#### Recorded information
□ □ □ □ □ □ □

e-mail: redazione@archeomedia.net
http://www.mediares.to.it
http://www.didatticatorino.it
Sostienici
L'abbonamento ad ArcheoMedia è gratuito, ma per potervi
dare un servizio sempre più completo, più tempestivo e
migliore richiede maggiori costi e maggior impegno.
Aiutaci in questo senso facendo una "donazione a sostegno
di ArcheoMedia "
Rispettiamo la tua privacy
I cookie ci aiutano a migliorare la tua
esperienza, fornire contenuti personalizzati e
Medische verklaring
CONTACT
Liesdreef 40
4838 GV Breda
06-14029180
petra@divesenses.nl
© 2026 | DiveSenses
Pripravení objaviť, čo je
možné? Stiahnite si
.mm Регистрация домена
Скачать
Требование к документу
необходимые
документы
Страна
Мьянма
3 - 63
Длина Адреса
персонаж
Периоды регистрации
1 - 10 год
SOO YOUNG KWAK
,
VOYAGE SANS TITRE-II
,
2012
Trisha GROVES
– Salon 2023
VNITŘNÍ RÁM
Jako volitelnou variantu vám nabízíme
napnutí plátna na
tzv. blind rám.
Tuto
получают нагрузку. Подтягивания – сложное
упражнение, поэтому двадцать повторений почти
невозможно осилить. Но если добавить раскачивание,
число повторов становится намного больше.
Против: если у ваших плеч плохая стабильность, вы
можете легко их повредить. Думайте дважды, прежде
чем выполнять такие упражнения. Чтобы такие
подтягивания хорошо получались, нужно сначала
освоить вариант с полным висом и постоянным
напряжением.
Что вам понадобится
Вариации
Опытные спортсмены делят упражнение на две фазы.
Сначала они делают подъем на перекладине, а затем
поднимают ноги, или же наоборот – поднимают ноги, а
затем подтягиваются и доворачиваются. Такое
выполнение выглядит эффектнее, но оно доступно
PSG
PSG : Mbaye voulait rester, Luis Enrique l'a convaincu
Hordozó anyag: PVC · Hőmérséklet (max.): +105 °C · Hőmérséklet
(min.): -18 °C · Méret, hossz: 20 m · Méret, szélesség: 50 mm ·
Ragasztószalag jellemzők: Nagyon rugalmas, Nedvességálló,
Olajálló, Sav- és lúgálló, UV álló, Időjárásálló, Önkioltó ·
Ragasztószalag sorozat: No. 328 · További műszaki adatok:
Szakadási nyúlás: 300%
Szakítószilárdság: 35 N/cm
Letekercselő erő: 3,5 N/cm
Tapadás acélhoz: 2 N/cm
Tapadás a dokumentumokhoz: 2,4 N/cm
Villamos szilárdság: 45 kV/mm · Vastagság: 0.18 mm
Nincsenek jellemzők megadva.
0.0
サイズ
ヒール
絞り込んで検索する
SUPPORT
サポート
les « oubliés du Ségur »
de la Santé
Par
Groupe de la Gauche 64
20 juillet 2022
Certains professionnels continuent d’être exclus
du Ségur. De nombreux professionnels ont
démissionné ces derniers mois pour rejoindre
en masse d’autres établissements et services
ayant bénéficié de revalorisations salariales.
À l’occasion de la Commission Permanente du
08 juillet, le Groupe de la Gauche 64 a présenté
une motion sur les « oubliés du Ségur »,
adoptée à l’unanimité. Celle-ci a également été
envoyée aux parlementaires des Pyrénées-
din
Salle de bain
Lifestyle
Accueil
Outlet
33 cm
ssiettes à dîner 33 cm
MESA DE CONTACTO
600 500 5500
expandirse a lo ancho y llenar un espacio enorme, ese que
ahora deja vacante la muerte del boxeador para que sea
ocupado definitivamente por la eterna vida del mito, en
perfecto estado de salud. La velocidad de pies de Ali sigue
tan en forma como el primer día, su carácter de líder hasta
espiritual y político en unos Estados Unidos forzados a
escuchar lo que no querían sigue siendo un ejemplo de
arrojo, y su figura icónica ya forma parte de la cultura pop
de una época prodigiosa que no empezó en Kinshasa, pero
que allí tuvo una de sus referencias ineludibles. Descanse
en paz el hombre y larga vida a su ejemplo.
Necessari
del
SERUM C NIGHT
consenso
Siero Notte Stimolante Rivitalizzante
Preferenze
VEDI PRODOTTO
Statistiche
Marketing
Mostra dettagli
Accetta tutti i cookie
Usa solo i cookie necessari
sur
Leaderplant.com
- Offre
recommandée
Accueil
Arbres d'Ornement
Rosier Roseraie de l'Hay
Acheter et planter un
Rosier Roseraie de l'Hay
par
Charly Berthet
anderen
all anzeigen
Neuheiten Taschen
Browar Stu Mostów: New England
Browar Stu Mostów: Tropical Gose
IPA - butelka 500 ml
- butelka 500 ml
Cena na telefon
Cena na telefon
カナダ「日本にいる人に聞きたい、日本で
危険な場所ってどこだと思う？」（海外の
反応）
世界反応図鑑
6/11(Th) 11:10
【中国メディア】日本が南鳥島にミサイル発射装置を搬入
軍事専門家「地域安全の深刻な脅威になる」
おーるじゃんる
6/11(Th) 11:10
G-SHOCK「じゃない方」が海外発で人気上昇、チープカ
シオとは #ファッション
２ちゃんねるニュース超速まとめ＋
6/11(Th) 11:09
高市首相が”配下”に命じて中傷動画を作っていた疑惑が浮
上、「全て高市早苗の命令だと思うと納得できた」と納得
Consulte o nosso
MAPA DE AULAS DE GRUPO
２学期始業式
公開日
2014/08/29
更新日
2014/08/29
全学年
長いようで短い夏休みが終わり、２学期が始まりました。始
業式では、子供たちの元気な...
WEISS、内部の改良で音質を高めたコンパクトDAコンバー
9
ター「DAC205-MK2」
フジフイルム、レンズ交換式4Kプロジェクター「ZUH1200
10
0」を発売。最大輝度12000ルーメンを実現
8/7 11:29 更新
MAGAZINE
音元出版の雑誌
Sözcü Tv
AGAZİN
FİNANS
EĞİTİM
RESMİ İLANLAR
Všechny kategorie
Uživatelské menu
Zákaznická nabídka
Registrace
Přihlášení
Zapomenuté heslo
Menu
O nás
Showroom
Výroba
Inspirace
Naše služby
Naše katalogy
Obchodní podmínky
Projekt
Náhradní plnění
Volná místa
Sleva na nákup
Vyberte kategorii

□ □ □ □ □ □ □

Give back all the records above exactly as they were written.

e-mail: redazione@archeomedia.net
http://www.mediares.to.it
http://www.didatticatorino.it
Sostienici
L'abbonamento ad ArcheoMedia è gratuito, ma per potervi
dare un servizio sempre più completo, più tempestivo e
migliore richiede maggiori costi e maggior impegno.
Aiutaci in questo senso facendo una "donazione a sostegno
di ArcheoMedia "
Rispettiamo la tua privacy
I cookie ci aiutano a migliorare la tua
esperienza, fornire contenuti personalizzati e
Medische verklaring
CONTACT
Liesdreef 40
4838 GV Breda
06-14029180
petra@divesenses.nl
© 2026 | DiveSenses
Pripravení objaviť, čo je
možné? Stiahnite si
.mm Регистрация домена
Скачать
Требование к документу
необходимые
документы
Страна
Мьянма
3 - 63
Длина Адреса
персонаж
Периоды регистрации
1 - 10 год
SOO YOUNG KWAK
,
VOYAGE SANS TITRE-II
,
2012
Trisha GROVES
– Salon 2023
VNITŘNÍ RÁM
Jako volitelnou variantu vám nabízíme
napnutí plátna na
tzv. blind rám.
Tuto
получают нагрузку. Подтягивания – сложное
упражнение, поэтому двадцать повторений почти
невозможно осилить. Но если добавить раскачивание,
число повторов становится намного больше.
Против: если у ваших плеч плохая стабильность, вы
можете легко их повредить. Думайте дважды, прежде
чем выполнять такие упражнения. Чтобы такие
подтягивания хорошо получались, нужно сначала
освоить вариант с полным висом и постоянным
напряжением.
Что вам понадобится
Вариации
Опытные спортсмены делят упражнение на две фазы.
Сначала они делают подъем на перекладине, а затем
поднимают ноги, или же наоборот – поднимают ноги, а
затем подтягиваются и доворачиваются. Такое
выполнение выглядит эффектнее, но оно доступно
PSG
PSG : Mbaye voulait rester, Luis Enrique l'a convaincu
Hordozó anyag: PVC · Hőmérséklet (max.): +105 °C · Hőmérséklet
(min.): -18 °C · Méret, hossz: 20 m · Méret, szélesség: 50 mm ·
Ragasztószalag jellemzők: Nagyon rugalmas, Nedvességálló,
Olajálló, Sav- és lúgálló, UV álló, Időjárásálló, Önkioltó ·
Ragasztószalag sorozat: No. 328 · További műszaki adatok:
Szakadási nyúlás: 300%
Szakítószilárdság: 35 N/cm
Letekercselő erő: 3,5 N/cm
Tapadás acélhoz: 2 N/cm
Tapadás a dokumentumokhoz: 2,4 N/cm
Villamos szilárdság: 45 kV/mm · Vastagság: 0.18 mm
Nincsenek jellemzők megadva.
0.0
サイズ
ヒール
絞り込んで検索する
SUPPORT
サポート
les « oubliés du Ségur »
de la Santé
Par
Groupe de la Gauche 64
20 juillet 2022
Certains professionnels continuent d’être exclus
du Ségur. De nombreux professionnels ont
démissionné ces derniers mois pour rejoindre
en masse d’autres établissements et services
ayant bénéficié de revalorisations salariales.
À l’occasion de la Commission Permanente du
08 juillet, le Groupe de la Gauche 64 a présenté
une motion sur les « oubliés du Ségur »,
adoptée à l’unanimité. Celle-ci a également été
envoyée aux parlementaires des Pyrénées-
din
Salle de bain
Lifestyle
Accueil
Outlet
33 cm
ssiettes à dîner 33 cm
MESA DE CONTACTO
600 500 5500
expandirse a lo ancho y llenar un espacio enorme, ese que
ahora deja vacante la muerte del boxeador para que sea
ocupado definitivamente por la eterna vida del mito, en
perfecto estado de salud. La velocidad de pies de Ali sigue
tan en forma como el primer día, su carácter de líder hasta
espiritual y político en unos Estados Unidos forzados a
escuchar lo que no querían sigue siendo un ejemplo de
arrojo, y su figura icónica ya forma parte de la cultura pop
de una época prodigiosa que no empezó en Kinshasa, pero
que allí tuvo una de sus referencias ineludibles. Descanse
en paz el hombre y larga vida a su ejemplo.
Necessari
del
SERUM C NIGHT
consenso
Siero Notte Stimolante Rivitalizzante
Preferenze
VEDI PRODOTTO
Statistiche
Marketing
Mostra dettagli
Accetta tutti i cookie
Usa solo i cookie necessari
sur
Leaderplant.com
- Offre
recommandée
Accueil
Arbres d'Ornement
Rosier Roseraie de l'Hay
Acheter et planter un
Rosier Roseraie de l'Hay
par
Charly Berthet
anderen
all anzeigen
Neuheiten Taschen
Browar Stu Mostów: New England
Browar Stu Mostów: Tropical Gose
IPA - butelka 500 ml
- butelka 500 ml
Cena na telefon
Cena na telefon
カナダ「日本にいる人に聞きたい、日本で
危険な場所ってどこだと思う？」（海外の
反応）
世界反応図鑑
6/11(Th) 11:10
【中国メディア】日本が南鳥島にミサイル発射装置を搬入
軍事専門家「地域安全の深刻な脅威になる」
おーるじゃんる
6/11(Th) 11:10
G-SHOCK「じゃない方」が海外発で人気上昇、チープカ
シオとは #ファッション
２ちゃんねるニュース超速まとめ＋
6/11(Th) 11:09
高市首相が”配下”に命じて中傷動画を作っていた疑惑が浮
上、「全て高市早苗の命令だと思うと納得できた」と納得
Consulte o nosso
MAPA DE AULAS DE GRUPO
２学期始業式
公開日
2014/08/29
更新日
2014/08/29
全学年
長いようで短い夏休みが終わり、２学期が始まりました。始
業式では、子供たちの元気な...
WEISS、内部の改良で音質を高めたコンパクトDAコンバー
9
ター「DAC205-MK2」
フジフイルム、レンズ交換式4Kプロジェクター「ZUH1200
10
0」を発売。最大輝度12000ルーメンを実現
8/7 11:29 更新
MAGAZINE
音元出版の雑誌
Sözcü Tv
AGAZİN
FİNANS
EĞİTİM
RESMİ İLANLAR
Všechny kategorie
Uživatelské menu
Zákaznická nabídka
Registrace
Přihlášení
Zapomenuté heslo
Menu
O nás
Showroom
Výroba
Inspirace
Naše služby
Naše katalogy
Obchodní podmínky
Projekt
Náhradní plnění
Volná místa
Sleva na nákup
Vyberte kategorii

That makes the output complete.